* **What to produce**
Copy the listing below line for line, with no changes, leaving out the pictures.

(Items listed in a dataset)
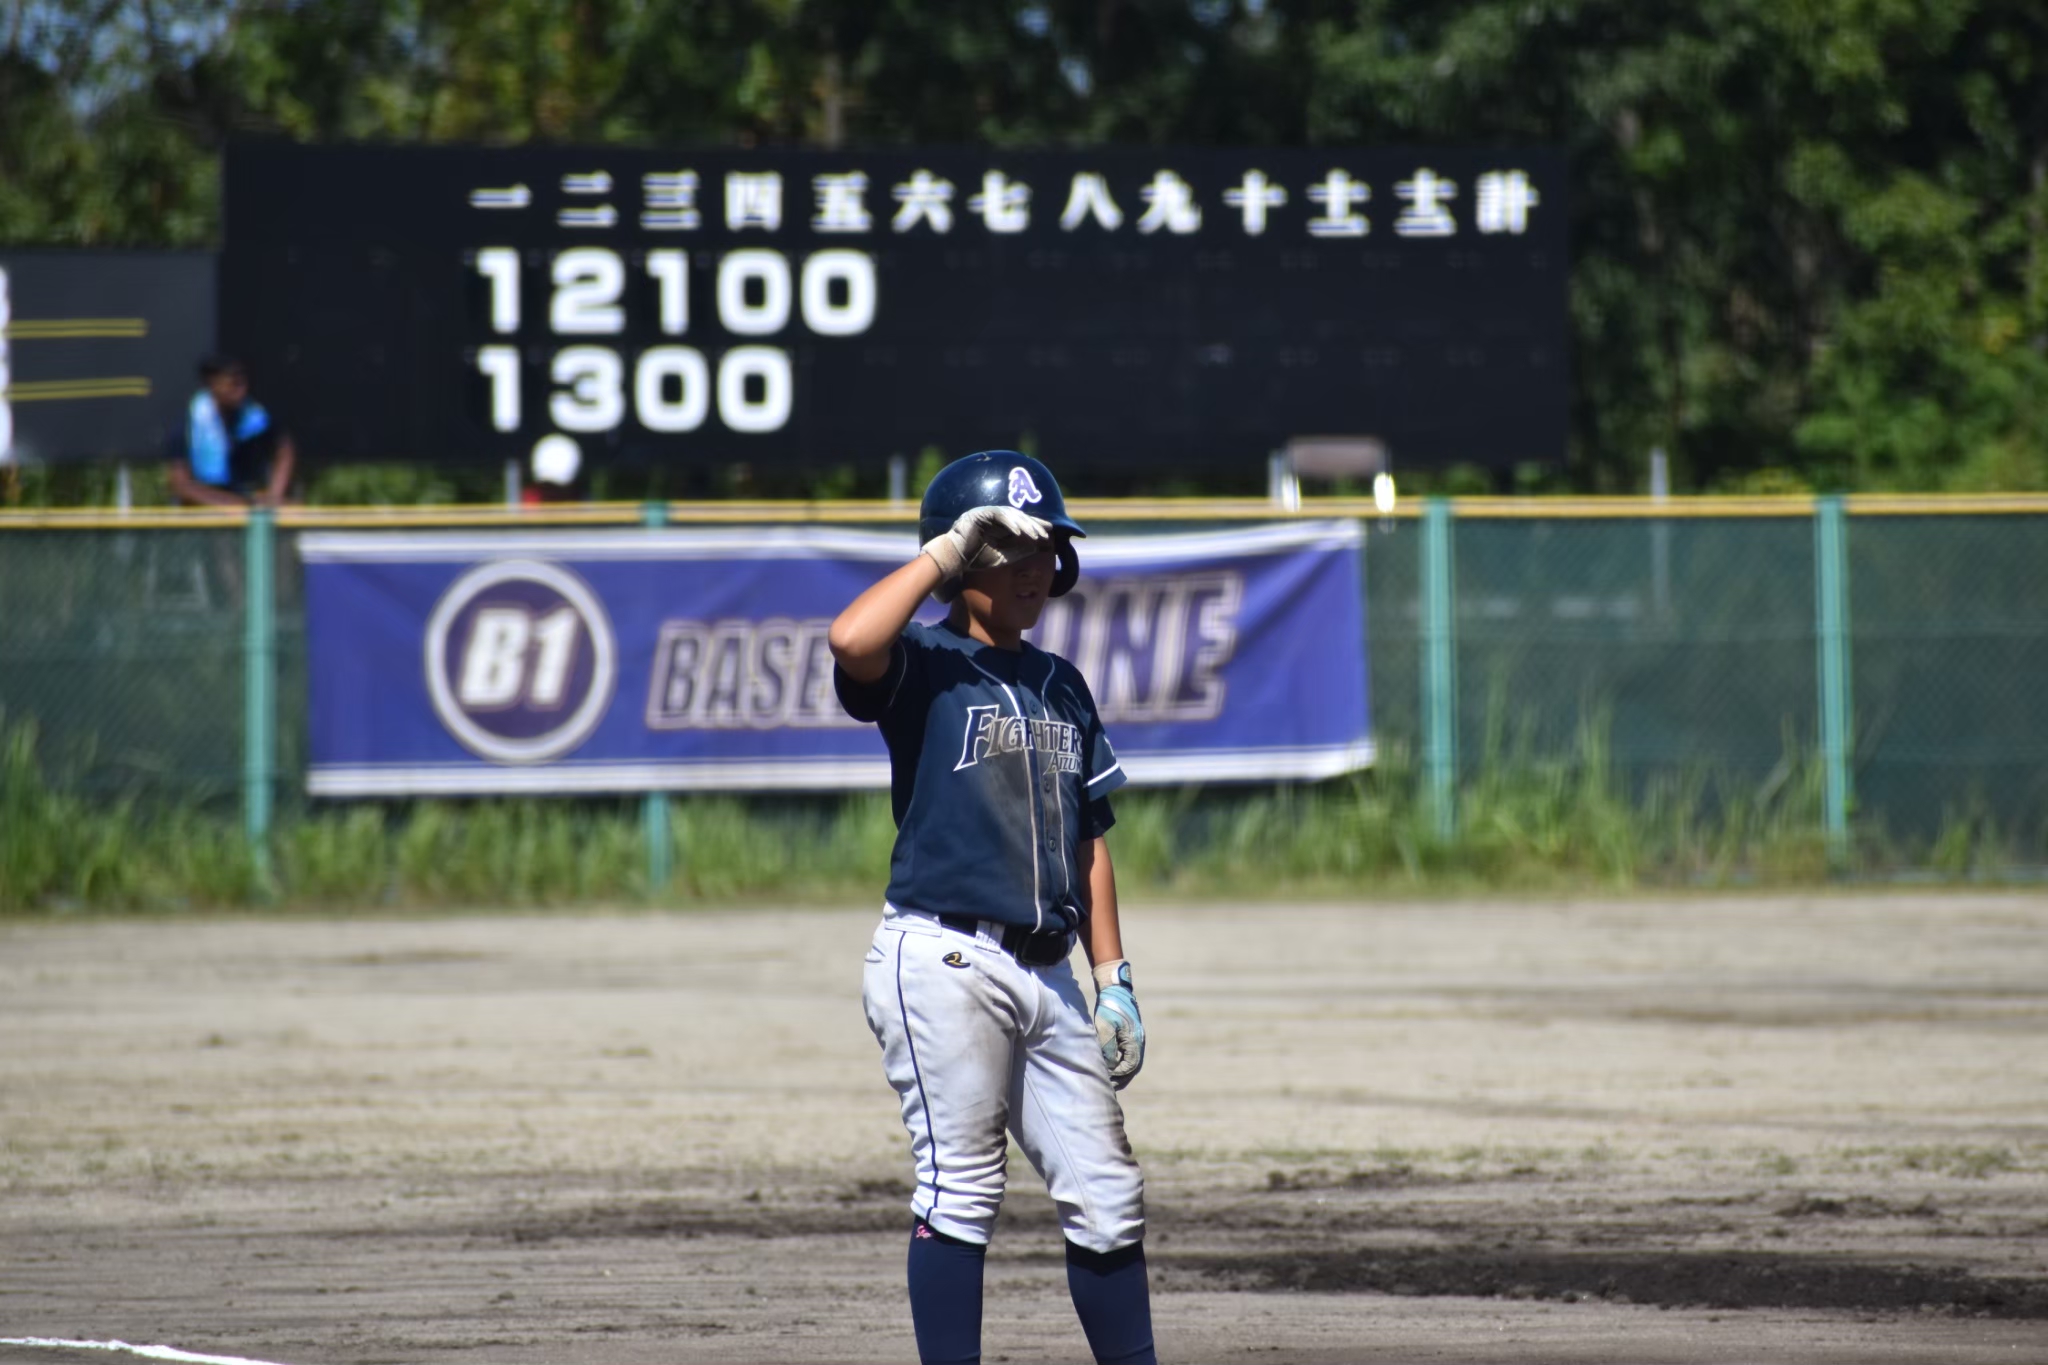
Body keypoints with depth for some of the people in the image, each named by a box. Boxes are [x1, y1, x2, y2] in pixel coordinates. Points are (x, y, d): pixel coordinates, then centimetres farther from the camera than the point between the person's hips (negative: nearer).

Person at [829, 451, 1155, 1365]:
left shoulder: (1061, 687, 17)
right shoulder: (926, 667, -3)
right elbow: (850, 639, -27)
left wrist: (1114, 981, 14)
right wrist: (944, 551, -17)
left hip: (1045, 973, 7)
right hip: (943, 962, -7)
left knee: (1108, 1198, 5)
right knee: (961, 1189, -7)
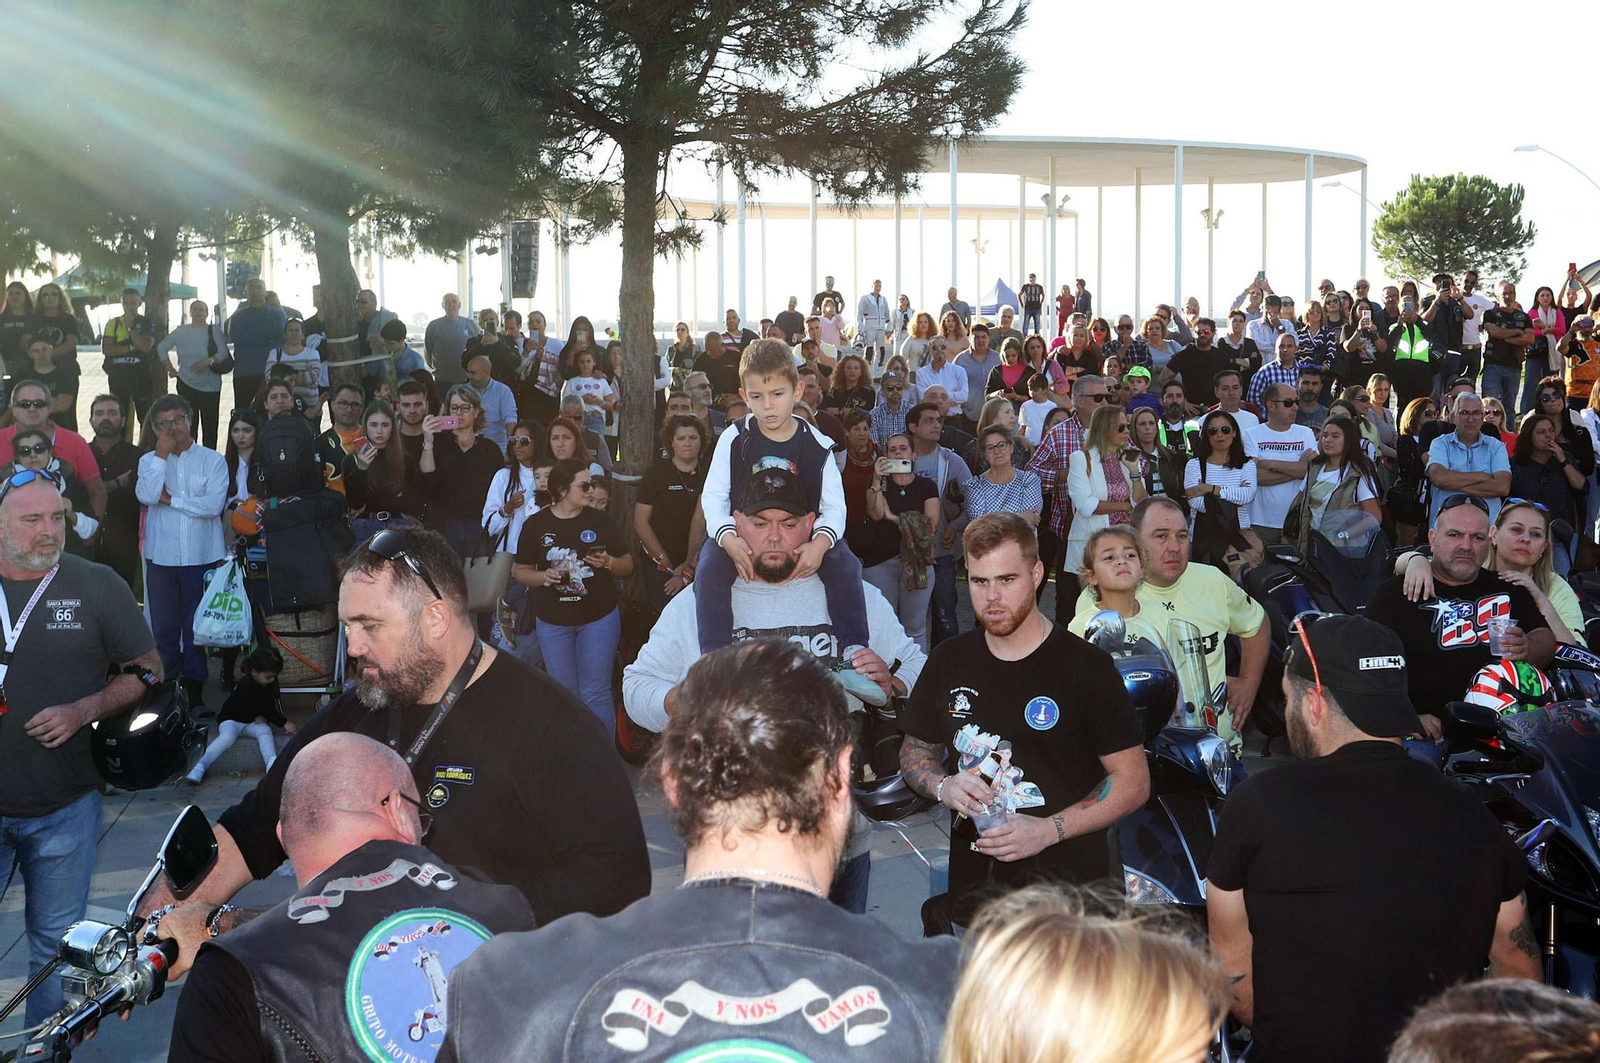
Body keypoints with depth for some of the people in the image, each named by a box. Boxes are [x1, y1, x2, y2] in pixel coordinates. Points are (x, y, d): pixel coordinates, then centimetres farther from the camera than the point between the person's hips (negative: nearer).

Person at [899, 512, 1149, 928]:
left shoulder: (1087, 668, -7)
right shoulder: (948, 661, 6)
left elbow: (1133, 782, -6)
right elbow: (914, 752, 18)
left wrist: (1049, 830, -18)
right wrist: (944, 787, -5)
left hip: (1069, 887, -3)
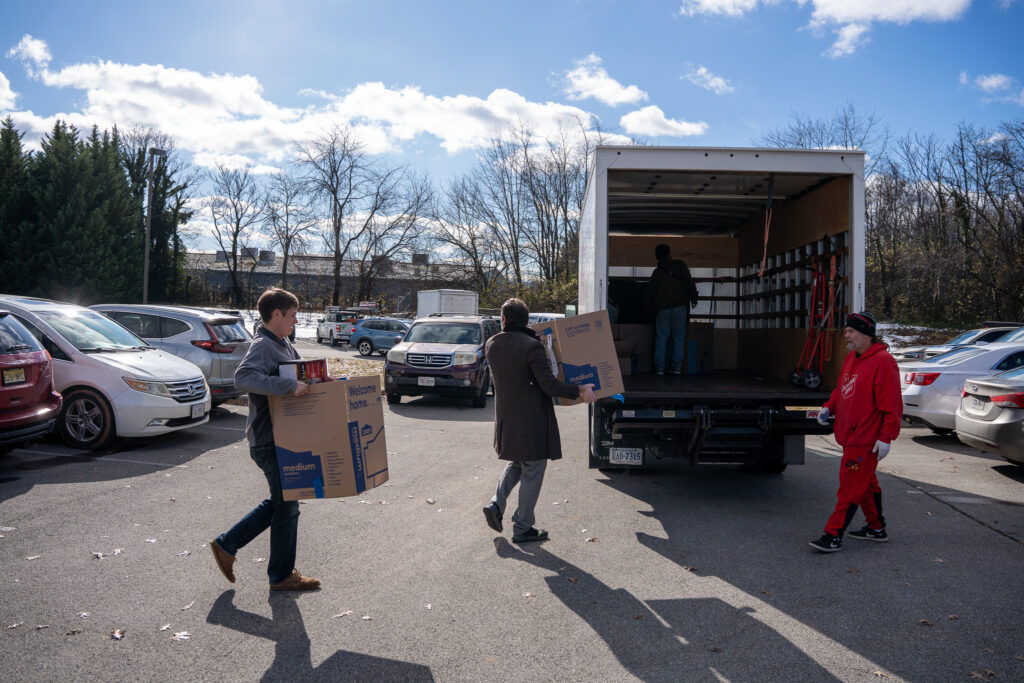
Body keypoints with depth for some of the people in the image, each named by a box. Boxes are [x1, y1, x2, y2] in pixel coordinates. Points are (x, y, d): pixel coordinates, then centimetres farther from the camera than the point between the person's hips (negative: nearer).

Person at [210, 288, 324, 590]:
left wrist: (320, 379, 7)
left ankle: (226, 545, 29)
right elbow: (243, 376, -35)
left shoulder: (284, 344, 12)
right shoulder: (262, 346, -17)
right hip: (269, 440, -10)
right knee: (287, 506, 3)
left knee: (279, 502, 20)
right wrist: (289, 385, -37)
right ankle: (282, 576, 18)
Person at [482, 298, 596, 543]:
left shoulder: (491, 345, 0)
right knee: (532, 473, 7)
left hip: (506, 419, 6)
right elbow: (549, 384, -20)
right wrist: (579, 390, -8)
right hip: (531, 421, -6)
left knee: (516, 463, 27)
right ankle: (522, 528, 15)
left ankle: (496, 504, 11)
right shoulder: (532, 346, -20)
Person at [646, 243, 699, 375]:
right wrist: (693, 298, 2)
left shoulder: (656, 272, 13)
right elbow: (688, 282, -7)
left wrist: (650, 311, 22)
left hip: (662, 309, 2)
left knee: (661, 337, 5)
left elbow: (650, 292, 15)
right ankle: (677, 366, 2)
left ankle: (659, 367, 2)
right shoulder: (679, 265, 4)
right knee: (679, 337, 4)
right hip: (679, 307, -2)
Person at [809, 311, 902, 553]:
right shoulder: (851, 358, 12)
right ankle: (876, 528, 34)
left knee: (850, 486, -6)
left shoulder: (882, 361, -16)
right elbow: (842, 389, 23)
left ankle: (834, 535, -2)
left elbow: (891, 404, -19)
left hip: (866, 438, -10)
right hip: (850, 434, 10)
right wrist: (829, 407, 5)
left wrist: (886, 437, -21)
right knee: (866, 482, 20)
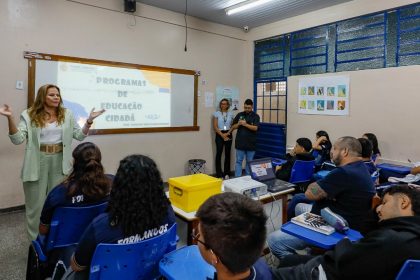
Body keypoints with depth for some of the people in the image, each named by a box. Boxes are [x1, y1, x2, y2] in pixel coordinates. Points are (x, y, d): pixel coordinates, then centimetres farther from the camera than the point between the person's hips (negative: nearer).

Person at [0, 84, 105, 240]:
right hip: (37, 163, -2)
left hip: (59, 163, 3)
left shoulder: (66, 115, 5)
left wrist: (89, 121, -9)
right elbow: (18, 139, -10)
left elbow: (80, 136, 6)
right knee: (36, 203, 8)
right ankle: (35, 241, 26)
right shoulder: (29, 116, -3)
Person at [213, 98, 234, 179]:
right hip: (219, 135, -2)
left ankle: (226, 173, 14)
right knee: (219, 153, -4)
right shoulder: (216, 114, 2)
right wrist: (222, 135, -11)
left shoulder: (231, 114, 9)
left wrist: (227, 134, -8)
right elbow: (215, 127, -4)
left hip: (228, 135, 2)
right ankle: (219, 174, 2)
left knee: (227, 153, 5)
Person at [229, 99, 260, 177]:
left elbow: (255, 128, -12)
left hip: (251, 143, -1)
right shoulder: (239, 115, 6)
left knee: (249, 162, 9)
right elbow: (233, 127, 8)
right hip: (240, 143, 1)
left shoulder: (255, 116, 0)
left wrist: (245, 124, -21)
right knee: (238, 161, 3)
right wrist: (238, 124, -12)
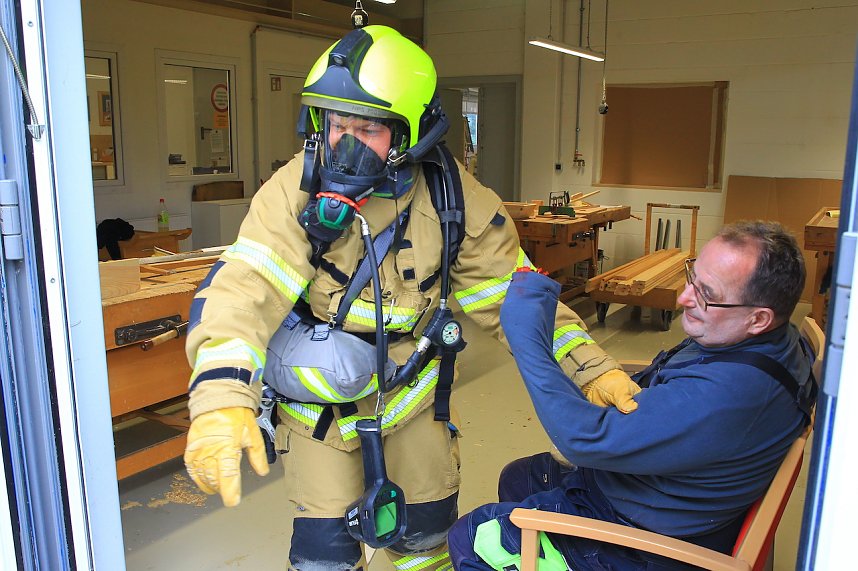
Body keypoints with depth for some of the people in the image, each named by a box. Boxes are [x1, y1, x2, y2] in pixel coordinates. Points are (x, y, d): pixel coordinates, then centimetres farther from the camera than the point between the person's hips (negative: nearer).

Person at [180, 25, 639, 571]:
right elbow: (244, 288, -31)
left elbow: (513, 294, -9)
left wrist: (592, 369, -14)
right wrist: (222, 397, -47)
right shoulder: (297, 189, -20)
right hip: (319, 398, -2)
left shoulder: (454, 199, -14)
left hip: (411, 392, 2)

* **Solution**
Body keypoints with depth for some of the people in the image, each named by a box. Boxes are [x1, y1, x2, y2] in pixel coordinates. Points are (x, y, d): pixel coordinates, then centimetres farther from the camera than the point between the person's hips (negative: nearer).

Person at [829, 451, 1155, 1365]:
left shoulder: (1061, 687, 17)
right shoulder: (926, 667, -3)
right elbow: (850, 639, -27)
left wrist: (1114, 981, 14)
right wrist: (944, 551, -17)
left hip: (1045, 973, 7)
right hip: (943, 962, -7)
left knee: (1108, 1198, 5)
right knee: (961, 1189, -7)
Body keypoints with depth for some of the people in the image, each named by a box. Boxes are [x1, y1, x2, y2] in pixel coordinates. Points are (x, y, d): pixel coordinates, then centimetres farther from the camera than the point between the person's hips (negative: nearer).

Person at [899, 512, 1149, 928]:
left shoulder: (1087, 668, -7)
right shoulder: (948, 661, 6)
left elbow: (1133, 782, -6)
right elbow: (914, 752, 18)
left wrist: (1049, 830, -18)
right wrist: (944, 787, -5)
left hip: (1069, 887, -3)
Body keypoints with depth for some of the people in the image, each named by a box. Boxes are [x1, y1, x2, y2] in pixel coordinates. Points are (x, y, d): pixel coordinates, then centimetres farther from the camera than the point between the person's hips (negative: nearer).

Person at [210, 288, 324, 590]:
left wrist: (320, 379, 7)
left ankle: (226, 545, 29)
right elbow: (243, 376, -35)
left shoulder: (284, 344, 12)
right shoulder: (262, 346, -17)
right hip: (269, 440, -10)
right knee: (287, 506, 3)
left knee: (279, 502, 20)
right wrist: (289, 385, -37)
right ankle: (282, 576, 18)
Person at [482, 298, 596, 543]:
left shoulder: (491, 345, 0)
right knee: (532, 473, 7)
left hip: (506, 419, 6)
right elbow: (549, 384, -20)
right wrist: (579, 390, -8)
right hip: (531, 421, -6)
left knee: (516, 463, 27)
right ankle: (522, 528, 15)
left ankle: (496, 504, 11)
right shoulder: (532, 346, -20)
Person at [646, 243, 699, 375]:
right wrist: (693, 298, 2)
left shoulder: (656, 272, 13)
right elbow: (688, 282, -7)
left wrist: (650, 311, 22)
left hip: (662, 309, 2)
left knee: (661, 337, 5)
left elbow: (650, 292, 15)
right ankle: (677, 366, 2)
left ankle: (659, 367, 2)
right shoulder: (679, 265, 4)
right knee: (679, 337, 4)
right hip: (679, 307, -2)
Person at [809, 311, 902, 553]:
right shoulder: (851, 358, 12)
right ankle: (876, 528, 34)
left knee: (850, 486, -6)
left shoulder: (882, 361, -16)
right elbow: (842, 389, 23)
left ankle: (834, 535, -2)
left elbow: (891, 404, -19)
left hip: (866, 438, -10)
right hip: (850, 434, 10)
right wrist: (829, 407, 5)
left wrist: (886, 437, -21)
right knee: (866, 482, 20)
Body keypoints with depth for some of the people in the image, each named by a box. Boxes are [x1, y1, x2, y2] in pixel coordinates. Points are (x, y, d): pixel coordinates, then centimetres farther from the camera than the point between the person's hips (negative: nearer).

Person at [0, 84, 105, 240]:
right hip: (37, 163, -2)
left hip: (59, 163, 3)
left shoulder: (66, 115, 5)
left wrist: (89, 121, -9)
right elbow: (18, 139, -10)
left elbow: (80, 136, 6)
right knee: (36, 203, 8)
right ankle: (35, 241, 26)
right shoulder: (29, 116, -3)
Person at [213, 98, 234, 179]:
right hip: (219, 135, -2)
left ankle: (226, 173, 14)
right knee: (219, 153, -4)
right shoulder: (216, 114, 2)
right wrist: (222, 135, -11)
left shoulder: (231, 114, 9)
left wrist: (227, 134, -8)
right elbow: (215, 127, -4)
left hip: (228, 135, 2)
right ankle: (219, 174, 2)
left knee: (227, 153, 5)
Person at [229, 99, 260, 177]:
left elbow: (255, 128, -12)
left hip: (251, 143, -1)
right shoulder: (239, 115, 6)
left knee: (249, 162, 9)
right elbow: (233, 127, 8)
right hip: (240, 143, 1)
left shoulder: (255, 116, 0)
left wrist: (245, 124, -21)
right knee: (238, 161, 3)
right wrist: (238, 124, -12)
Body keypoints with depth for some of the people in the image, each named by a box. Boxes are [x1, y1, x2, y2] in pixel coordinates. Points are (x, y, d): pixel coordinates, then centimetres farther from the camera than the point between the person's hips (negative: nearer).

Person at [180, 25, 639, 571]:
right elbow: (244, 288, -31)
left elbow: (513, 294, -9)
left wrist: (592, 369, -14)
right wrist: (222, 397, -47)
right shoulder: (297, 189, -20)
right hip: (319, 398, -2)
left shoulder: (454, 199, -14)
left hip: (411, 392, 2)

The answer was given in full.